▸ **Document section**
In case you are left wondering how the input resistance is spec'd as 100M, yet the impedance recommended driving for driving the input is 10k: The following diagram illustrates the input to the ATMega A/D:
As KyranF described, the task of your external circuitry is to ensure that the sampling capacitor CSH gets charged to a voltage that's within some percentage of the input voltage, within the sampling time. The charging process is slowed by the resistance of your voltage source, and by the resistance of the circuitry between the ADCn pin and the sampling capacitor, here shown as "1..100k ohm".
(That "1..100k" is a vast range, and I would be interested what the range actually is in practice.)
Not shown in the diagram are additional small capacitances associated with the multiplexer. And RAIN is also omitted, as it's insignificant compared to IIH and IIL (max 1uA).
The recommendation that your voltage source be less than 10k is essentially saying that we don't want the source resistance to slow the charging of CSH (and any other capacitances) significantly compared to the already present resistance, and relative to the sampling time. (However, the "1..100k" doesn't back that up very rigorously.)
Looking at this from another point of view, the supposed "100M" input resistance of ADCn pins is not the whole story. RAIN is parallel with IIH and IIL , which, when selected is also parallel with the "1..100k in series with 14pF" load.
In the sense that the 100M || IIH || IIL represent the entirety of the DC characteristics, it is legitimate, but it's not the relevant part of the load for our design purposes. We need to design to drive the "1..100k in series with 14pF" AC part of the load, which Atmel tells us is best done with a 10k source resistance.
(Note that in discussions the term "impedance" may or may not imply that non-resistive AC characteristics are expected, and is sometimes used where what is really meant is "resistance".)
[Edit -- cuz this turns out to be quite interesting...]
Adding some ballpark sample and hold settling times:
With R = 100k, and C = 14pF, the RC time constant (TC) is 1.4 usec.
For ATMega, the S/H time is 1.5 cycles of the ADC clock. For a midrange ADC rate of 100kHz, that puts the S/H time at 15usec. So that's a bit over 10 TC.
The voltage on a capacitor settles to within 37% of its final value in one time constant, 5% in 3TC, 1% in 5TC and 0.1% in 7TC (corresponding to +/- 1 bit of 10-bits resolution).
You can see that doubling the input R to 200k, or doubling the AD clock rate, will chew into the resolution. But a change of input R from 10k down to 1k doesn't do us much good... though it could be beneficial for external reasons, like lower sensitivity to neighboring noisy signals.
Hope that helps.

Saved entries
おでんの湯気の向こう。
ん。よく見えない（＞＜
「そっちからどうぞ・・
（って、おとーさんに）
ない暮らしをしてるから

▸ **Questions on the material**
1. Answer these questions from the post on the ATMega A/D input:
(a) What RC time constant do R = 100k and C = 14pF give?
(b) For the ATMega, how many cycles of the ADC clock make up the S/H time?
(c) What maximum value is stated for IIH and IIL?
2. Copy out all five rows under Saved entries word for word, one per line.

▸ **Answers in order**
1.
(a) 1.4 usec
(b) 1.5 cycles
(c) 1uA

2.
おでんの湯気の向こう。
ん。よく見えない（＞＜
「そっちからどうぞ・・
（って、おとーさんに）
ない暮らしをしてるから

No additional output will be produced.